→ WHAT YOU HAVE TO DO: Recast every line of the data below as a numbered list, skipping blank lines and leaving the pictures out of your answer.

[Begin PROVIDED ENTRIES]

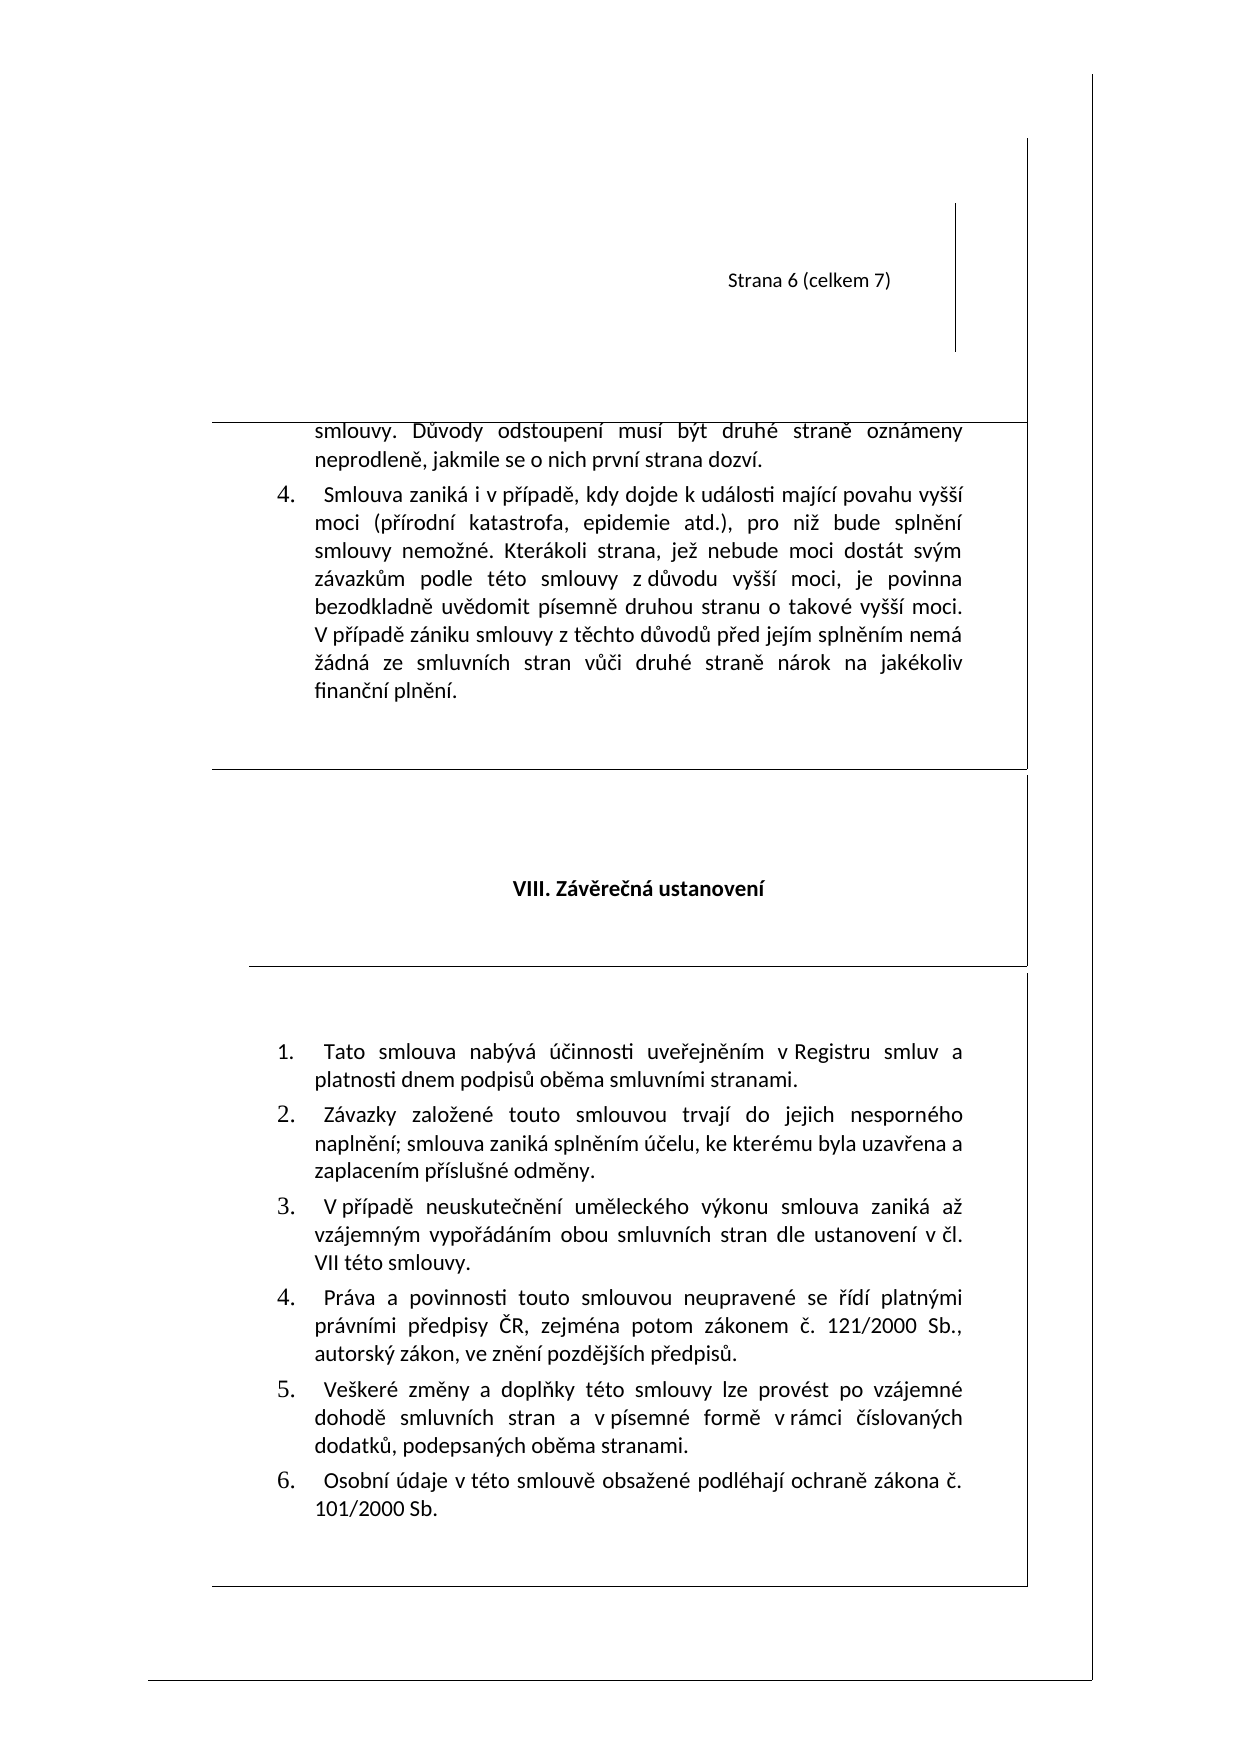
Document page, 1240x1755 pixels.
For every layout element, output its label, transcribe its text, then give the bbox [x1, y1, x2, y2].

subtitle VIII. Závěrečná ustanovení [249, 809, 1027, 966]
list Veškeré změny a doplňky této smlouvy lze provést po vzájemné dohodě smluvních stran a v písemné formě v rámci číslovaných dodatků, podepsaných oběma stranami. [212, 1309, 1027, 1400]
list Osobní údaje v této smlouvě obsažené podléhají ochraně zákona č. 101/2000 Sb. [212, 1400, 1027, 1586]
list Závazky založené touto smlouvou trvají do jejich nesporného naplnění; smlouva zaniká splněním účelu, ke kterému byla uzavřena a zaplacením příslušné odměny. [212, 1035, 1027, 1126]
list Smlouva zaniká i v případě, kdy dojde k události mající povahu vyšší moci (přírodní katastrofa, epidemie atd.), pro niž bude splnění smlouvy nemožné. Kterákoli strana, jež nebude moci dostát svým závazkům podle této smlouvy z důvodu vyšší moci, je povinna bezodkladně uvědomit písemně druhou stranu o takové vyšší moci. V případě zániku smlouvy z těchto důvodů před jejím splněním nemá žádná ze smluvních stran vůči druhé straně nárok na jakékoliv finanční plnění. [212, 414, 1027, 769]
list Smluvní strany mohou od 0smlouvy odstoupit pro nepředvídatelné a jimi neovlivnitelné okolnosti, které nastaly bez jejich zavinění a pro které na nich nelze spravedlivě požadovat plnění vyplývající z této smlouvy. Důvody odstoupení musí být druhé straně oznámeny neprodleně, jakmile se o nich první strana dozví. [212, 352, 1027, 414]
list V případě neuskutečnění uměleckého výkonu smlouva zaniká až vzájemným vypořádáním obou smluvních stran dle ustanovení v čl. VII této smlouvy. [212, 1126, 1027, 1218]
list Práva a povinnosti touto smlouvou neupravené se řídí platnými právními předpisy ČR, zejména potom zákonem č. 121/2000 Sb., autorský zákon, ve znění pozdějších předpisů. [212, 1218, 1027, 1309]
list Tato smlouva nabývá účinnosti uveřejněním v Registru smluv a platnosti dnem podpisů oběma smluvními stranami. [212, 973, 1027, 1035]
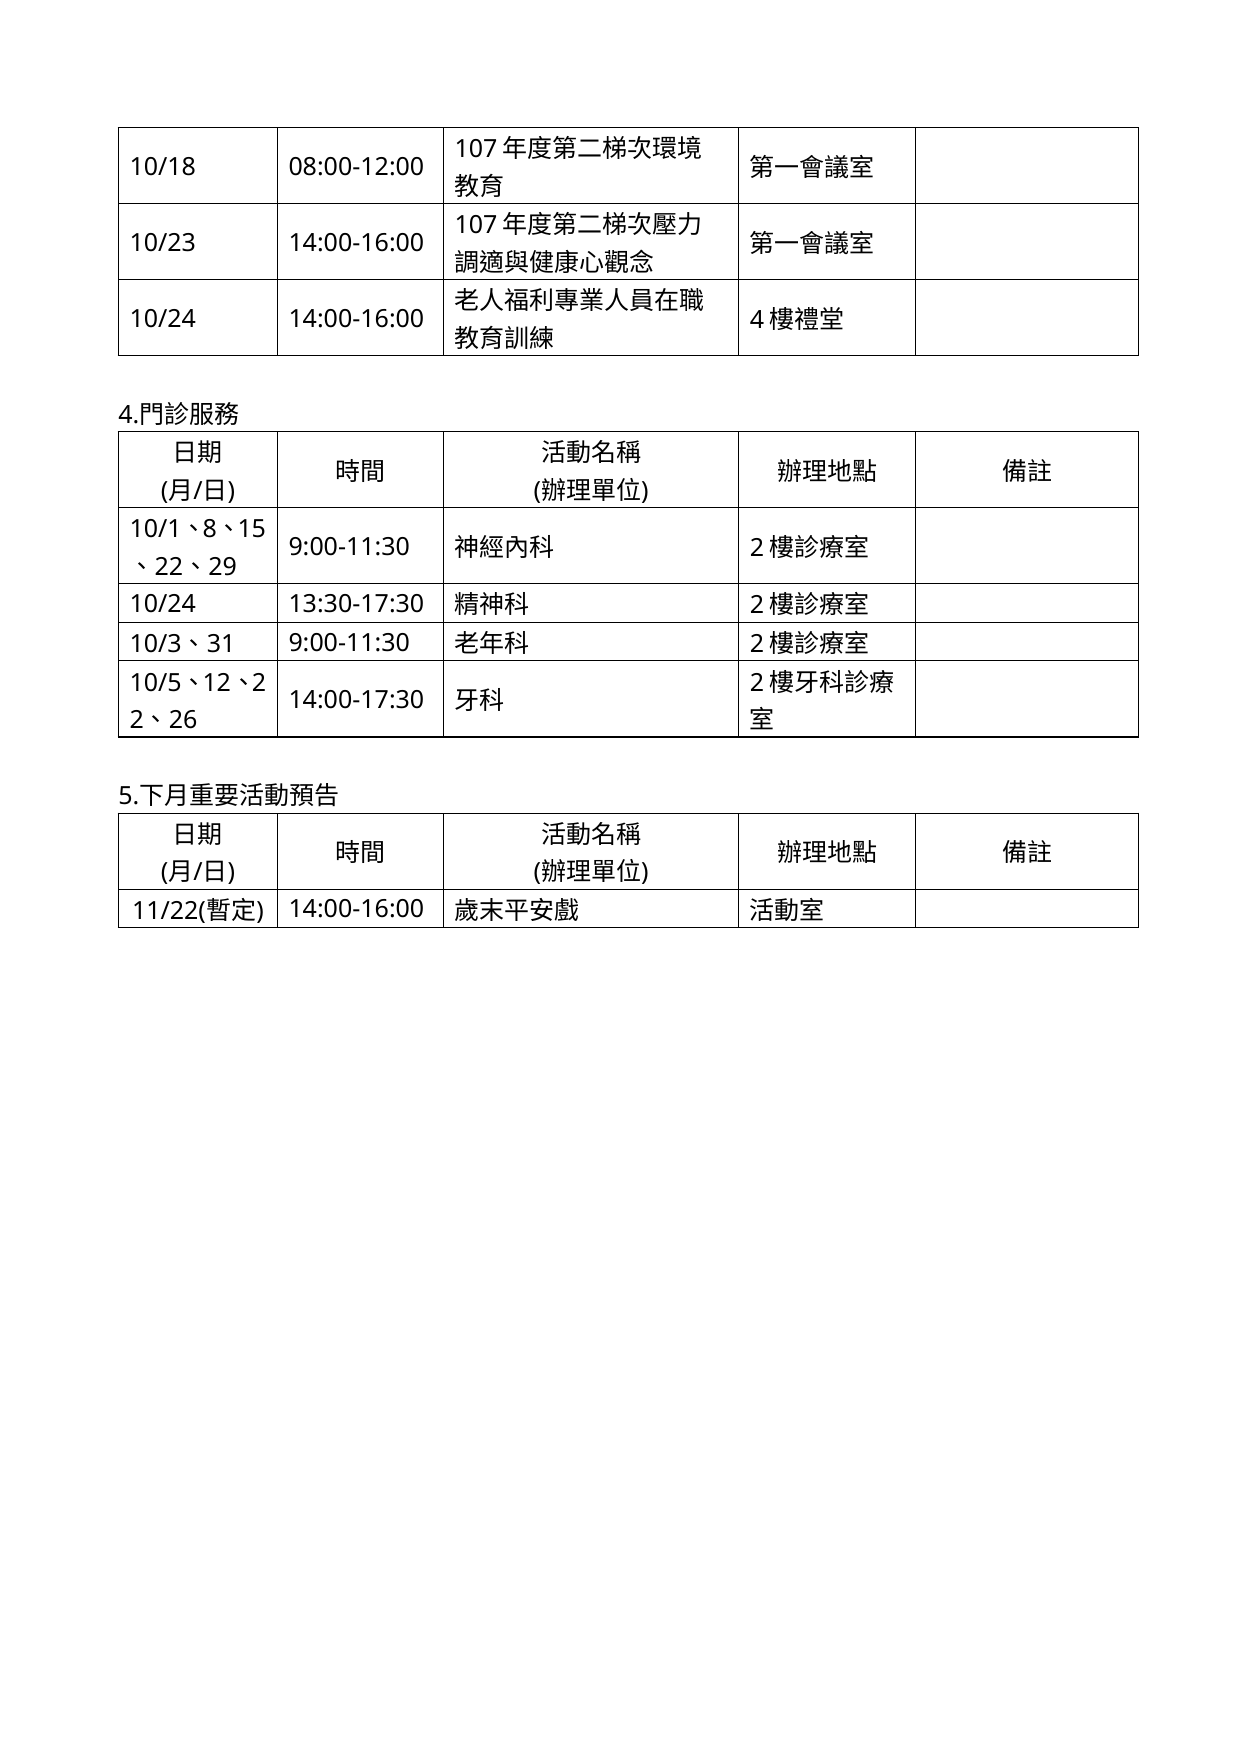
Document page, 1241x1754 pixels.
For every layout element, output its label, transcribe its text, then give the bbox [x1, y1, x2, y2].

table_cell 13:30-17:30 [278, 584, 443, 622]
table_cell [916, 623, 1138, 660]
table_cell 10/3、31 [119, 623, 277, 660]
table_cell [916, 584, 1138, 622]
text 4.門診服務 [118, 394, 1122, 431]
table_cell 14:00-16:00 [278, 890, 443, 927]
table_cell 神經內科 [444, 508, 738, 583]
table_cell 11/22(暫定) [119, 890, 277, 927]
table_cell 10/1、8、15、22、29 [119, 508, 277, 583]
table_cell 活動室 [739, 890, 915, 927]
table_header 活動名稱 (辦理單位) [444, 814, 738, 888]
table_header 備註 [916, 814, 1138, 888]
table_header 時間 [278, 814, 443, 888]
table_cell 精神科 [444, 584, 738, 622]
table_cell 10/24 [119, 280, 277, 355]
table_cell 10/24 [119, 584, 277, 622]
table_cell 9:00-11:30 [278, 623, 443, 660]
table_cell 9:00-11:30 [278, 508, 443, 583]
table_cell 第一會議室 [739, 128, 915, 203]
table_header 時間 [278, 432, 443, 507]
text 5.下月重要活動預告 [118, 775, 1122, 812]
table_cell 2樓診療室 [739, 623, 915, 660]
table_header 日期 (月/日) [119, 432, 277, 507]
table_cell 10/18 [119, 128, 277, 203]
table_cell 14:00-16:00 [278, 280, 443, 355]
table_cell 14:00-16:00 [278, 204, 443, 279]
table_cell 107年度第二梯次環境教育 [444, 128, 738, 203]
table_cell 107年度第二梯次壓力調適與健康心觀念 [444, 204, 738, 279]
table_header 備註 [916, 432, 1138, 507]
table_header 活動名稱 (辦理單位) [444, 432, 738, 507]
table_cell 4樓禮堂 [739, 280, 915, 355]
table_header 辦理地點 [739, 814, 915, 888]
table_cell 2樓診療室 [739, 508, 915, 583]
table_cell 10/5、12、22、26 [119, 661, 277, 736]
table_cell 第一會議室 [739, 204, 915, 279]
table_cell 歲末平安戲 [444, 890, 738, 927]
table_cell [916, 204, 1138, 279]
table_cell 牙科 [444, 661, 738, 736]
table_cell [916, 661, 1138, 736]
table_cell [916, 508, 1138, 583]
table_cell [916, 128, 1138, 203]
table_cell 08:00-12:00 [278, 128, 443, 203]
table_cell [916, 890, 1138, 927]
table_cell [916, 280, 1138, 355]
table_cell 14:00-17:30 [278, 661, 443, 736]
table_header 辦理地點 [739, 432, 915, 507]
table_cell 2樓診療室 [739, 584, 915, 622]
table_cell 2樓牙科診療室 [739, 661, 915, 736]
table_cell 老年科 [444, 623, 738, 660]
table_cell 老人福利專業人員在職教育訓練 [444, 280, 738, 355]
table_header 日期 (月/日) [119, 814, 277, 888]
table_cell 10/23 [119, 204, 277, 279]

[End PROVIDED ENTRIES]

→ THE RESULT:
1. Document page, 1240x1755 pixels.
2. For every layout element, output its label, transcribe its text, then give the bbox [x1, y1, x2, y2].
3. subtitle VIII. Závěrečná ustanovení [249, 809, 1027, 966]
4. list Veškeré změny a doplňky této smlouvy lze provést po vzájemné dohodě smluvních stran a v písemné formě v rámci číslovaných dodatků, podepsaných oběma stranami. [212, 1309, 1027, 1400]
5. list Osobní údaje v této smlouvě obsažené podléhají ochraně zákona č. 101/2000 Sb. [212, 1400, 1027, 1586]
6. list Závazky založené touto smlouvou trvají do jejich nesporného naplnění; smlouva zaniká splněním účelu, ke kterému byla uzavřena a zaplacením příslušné odměny. [212, 1035, 1027, 1126]
7. list Smlouva zaniká i v případě, kdy dojde k události mající povahu vyšší moci (přírodní katastrofa, epidemie atd.), pro niž bude splnění smlouvy nemožné. Kterákoli strana, jež nebude moci dostát svým závazkům podle této smlouvy z důvodu vyšší moci, je povinna bezodkladně uvědomit písemně druhou stranu o takové vyšší moci. V případě zániku smlouvy z těchto důvodů před jejím splněním nemá žádná ze smluvních stran vůči druhé straně nárok na jakékoliv finanční plnění. [212, 414, 1027, 769]
8. list Smluvní strany mohou od 0smlouvy odstoupit pro nepředvídatelné a jimi neovlivnitelné okolnosti, které nastaly bez jejich zavinění a pro které na nich nelze spravedlivě požadovat plnění vyplývající z této smlouvy. Důvody odstoupení musí být druhé straně oznámeny neprodleně, jakmile se o nich první strana dozví. [212, 352, 1027, 414]
9. list V případě neuskutečnění uměleckého výkonu smlouva zaniká až vzájemným vypořádáním obou smluvních stran dle ustanovení v čl. VII této smlouvy. [212, 1126, 1027, 1218]
10. list Práva a povinnosti touto smlouvou neupravené se řídí platnými právními předpisy ČR, zejména potom zákonem č. 121/2000 Sb., autorský zákon, ve znění pozdějších předpisů. [212, 1218, 1027, 1309]
11. list Tato smlouva nabývá účinnosti uveřejněním v Registru smluv a platnosti dnem podpisů oběma smluvními stranami. [212, 973, 1027, 1035]
12. Document page, 1241x1754 pixels.
13. For every layout element, output its label, transcribe its text, then give the bbox [x1, y1, x2, y2].
14. table_cell 13:30-17:30 [278, 584, 443, 622]
15. table_cell [916, 623, 1138, 660]
16. table_cell 10/3、31 [119, 623, 277, 660]
17. table_cell [916, 584, 1138, 622]
18. text 4.門診服務 [118, 394, 1122, 431]
19. table_cell 14:00-16:00 [278, 890, 443, 927]
20. table_cell 神經內科 [444, 508, 738, 583]
21. table_cell 11/22(暫定) [119, 890, 277, 927]
22. table_cell 10/1、8、15、22、29 [119, 508, 277, 583]
23. table_cell 活動室 [739, 890, 915, 927]
24. table_header 活動名稱 (辦理單位) [444, 814, 738, 888]
25. table_header 備註 [916, 814, 1138, 888]
26. table_header 時間 [278, 814, 443, 888]
27. table_cell 精神科 [444, 584, 738, 622]
28. table_cell 10/24 [119, 280, 277, 355]
29. table_cell 10/24 [119, 584, 277, 622]
30. table_cell 9:00-11:30 [278, 623, 443, 660]
31. table_cell 9:00-11:30 [278, 508, 443, 583]
32. table_cell 第一會議室 [739, 128, 915, 203]
33. table_header 時間 [278, 432, 443, 507]
34. text 5.下月重要活動預告 [118, 775, 1122, 812]
35. table_cell 2樓診療室 [739, 623, 915, 660]
36. table_header 日期 (月/日) [119, 432, 277, 507]
37. table_cell 10/18 [119, 128, 277, 203]
38. table_cell 14:00-16:00 [278, 280, 443, 355]
39. table_cell 14:00-16:00 [278, 204, 443, 279]
40. table_cell 107年度第二梯次環境教育 [444, 128, 738, 203]
41. table_cell 107年度第二梯次壓力調適與健康心觀念 [444, 204, 738, 279]
42. table_header 備註 [916, 432, 1138, 507]
43. table_header 活動名稱 (辦理單位) [444, 432, 738, 507]
44. table_cell 4樓禮堂 [739, 280, 915, 355]
45. table_header 辦理地點 [739, 814, 915, 888]
46. table_cell 2樓診療室 [739, 508, 915, 583]
47. table_cell 10/5、12、22、26 [119, 661, 277, 736]
48. table_cell 第一會議室 [739, 204, 915, 279]
49. table_cell 歲末平安戲 [444, 890, 738, 927]
50. table_cell [916, 204, 1138, 279]
51. table_cell 牙科 [444, 661, 738, 736]
52. table_cell [916, 661, 1138, 736]
53. table_cell [916, 508, 1138, 583]
54. table_cell [916, 128, 1138, 203]
55. table_cell 08:00-12:00 [278, 128, 443, 203]
56. table_cell [916, 890, 1138, 927]
57. table_cell [916, 280, 1138, 355]
58. table_cell 14:00-17:30 [278, 661, 443, 736]
59. table_header 辦理地點 [739, 432, 915, 507]
60. table_cell 2樓診療室 [739, 584, 915, 622]
61. table_cell 2樓牙科診療室 [739, 661, 915, 736]
62. table_cell 老年科 [444, 623, 738, 660]
63. table_cell 老人福利專業人員在職教育訓練 [444, 280, 738, 355]
64. table_header 日期 (月/日) [119, 814, 277, 888]
65. table_cell 10/23 [119, 204, 277, 279]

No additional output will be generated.